[Exercise]: Print all of the rows below word for word, leaving out the pictures.

*** Opening of Supplied material ***

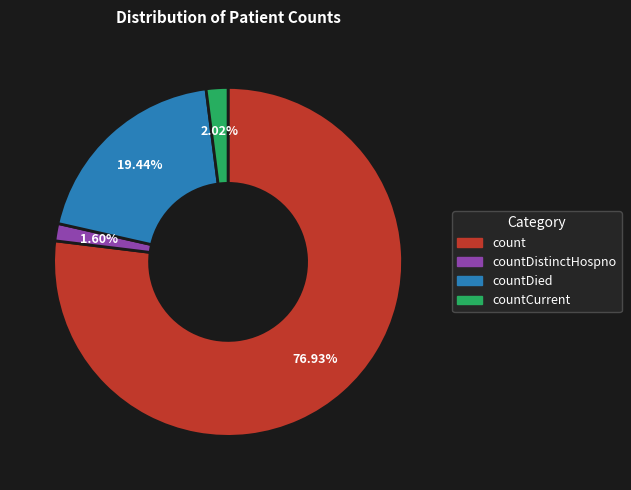

Does any single category account for the majority?

Yes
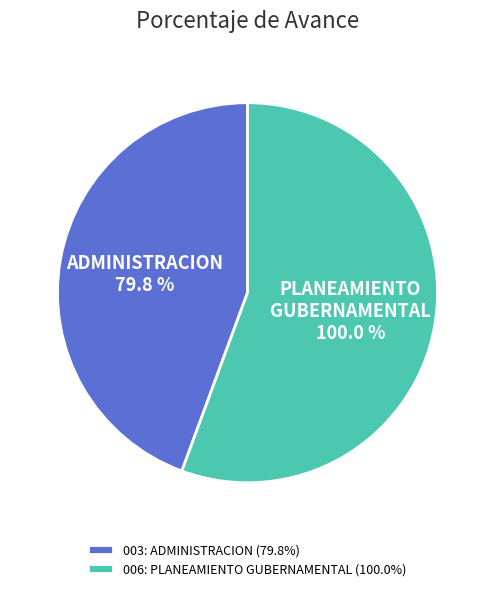

Does 003: ADMINISTRACION account for over 50% of the chart?

No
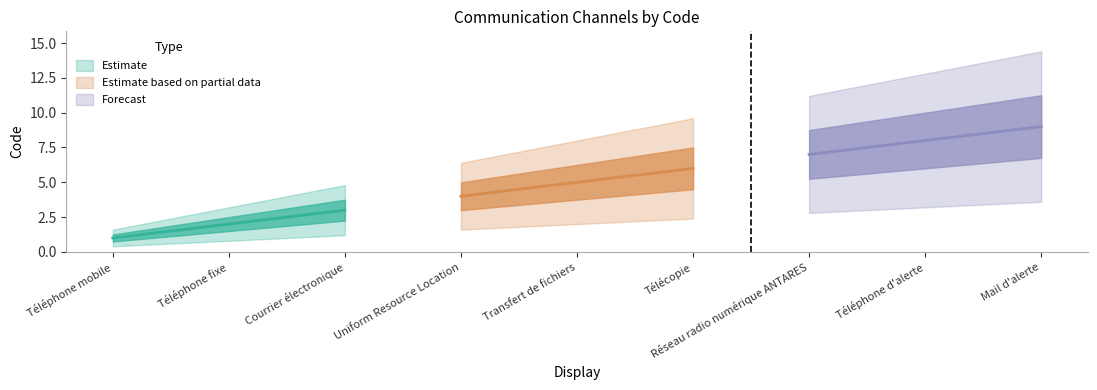

How many values are below 5?

4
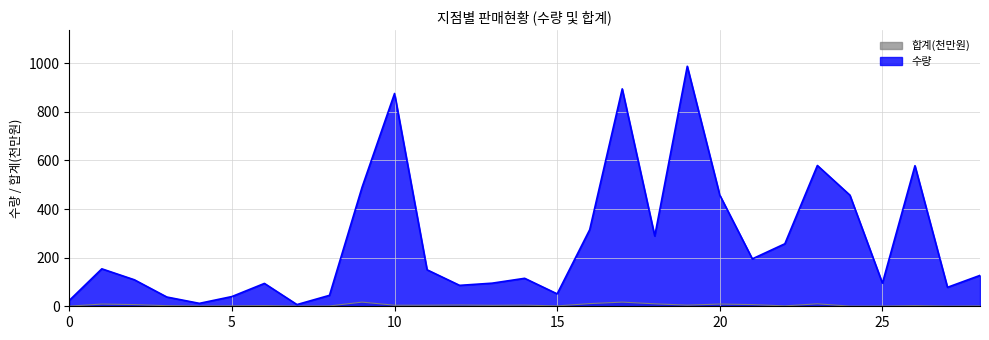

What is the greatest value displayed?

987.0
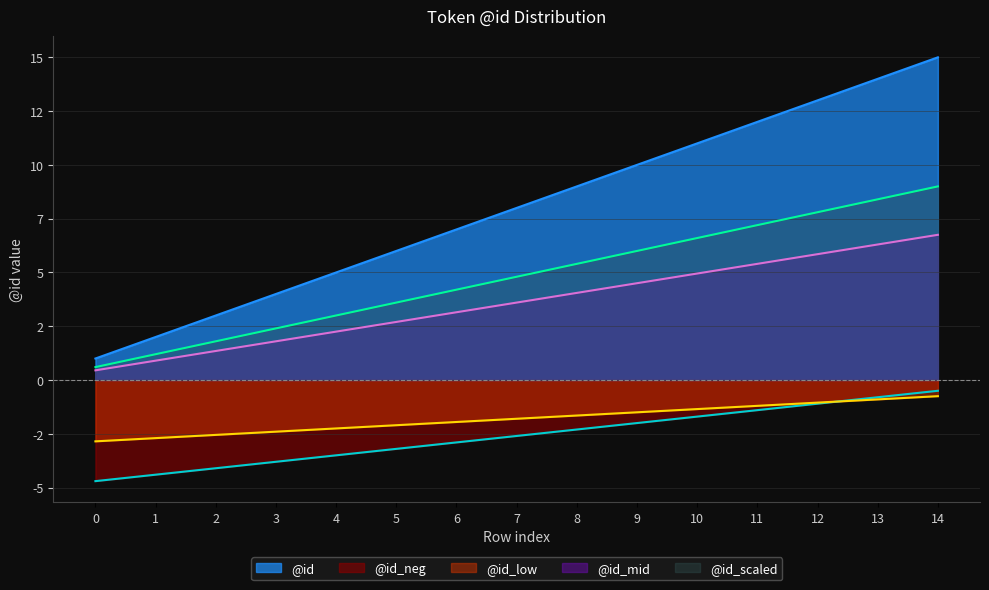

What is the sum of the values at 13 and 2?

7.7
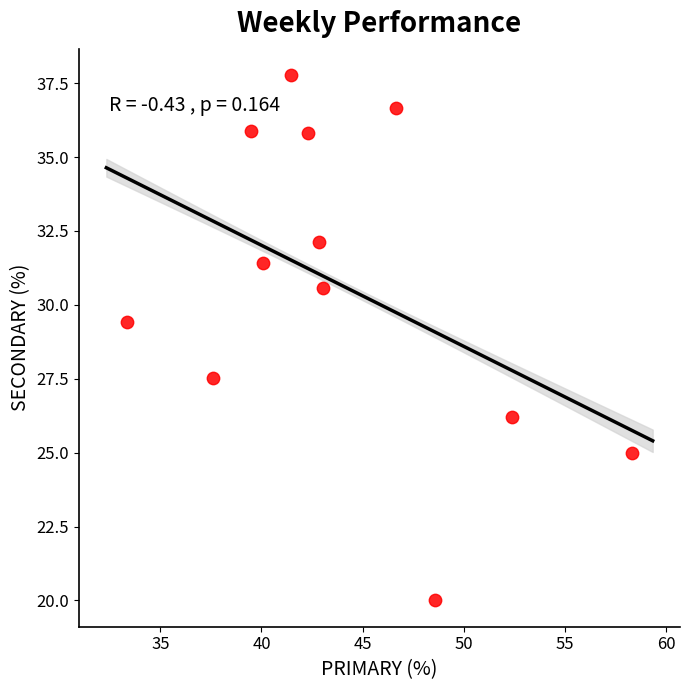

What is the average X value?

43.8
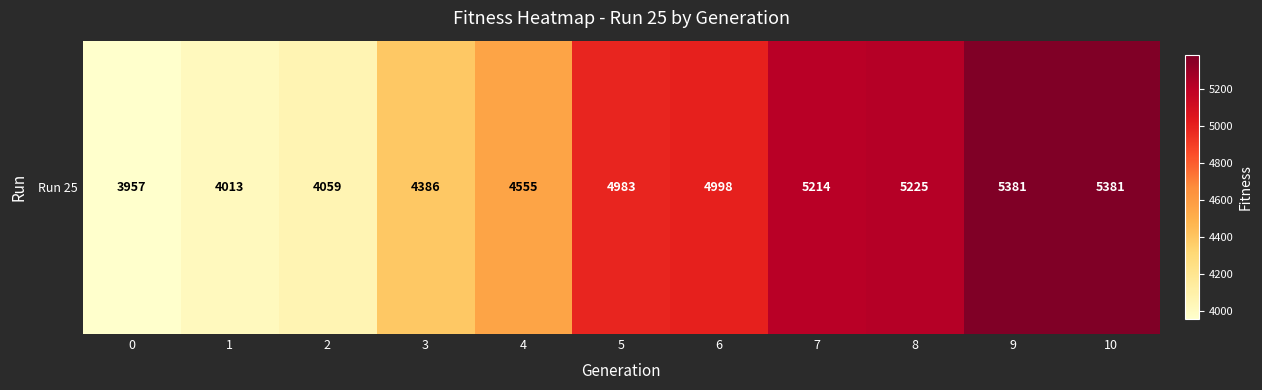

At which category does the chart reach its peak across all series?

9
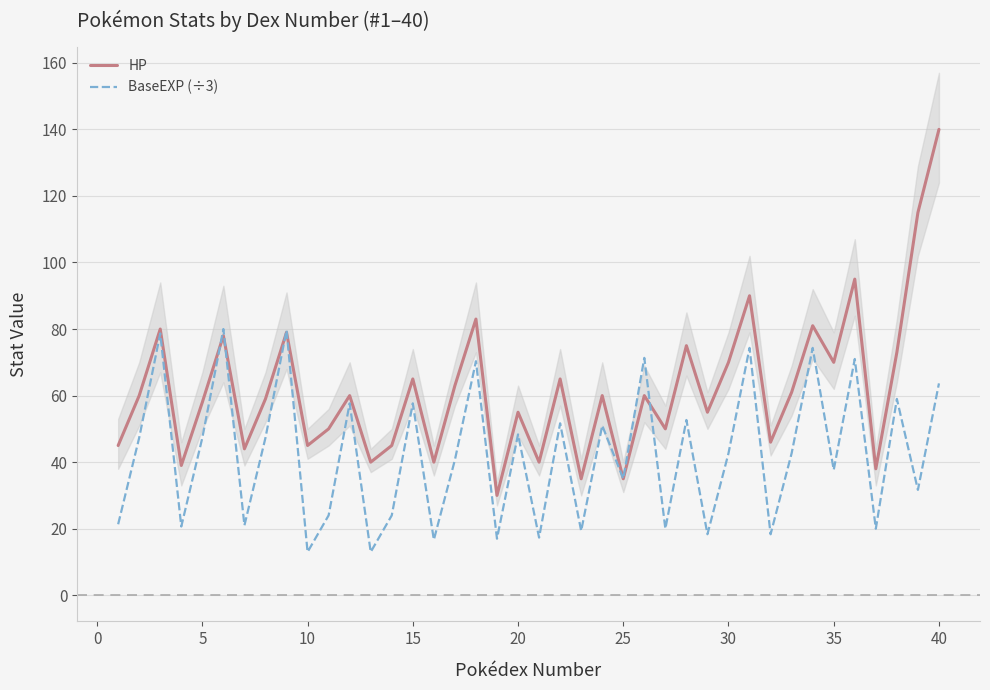

How many times do BaseEXP (÷3) and HP cross each other?

5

*** Close of Supplied material ***

[Answer to this task]:
Does any single category account for the majority?

Yes

Does 003: ADMINISTRACION account for over 50% of the chart?

No

How many values are below 5?

4

What is the greatest value displayed?

987.0

What is the sum of the values at 13 and 2?

7.7

What is the average X value?

43.8

At which category does the chart reach its peak across all series?

9

How many times do BaseEXP (÷3) and HP cross each other?

5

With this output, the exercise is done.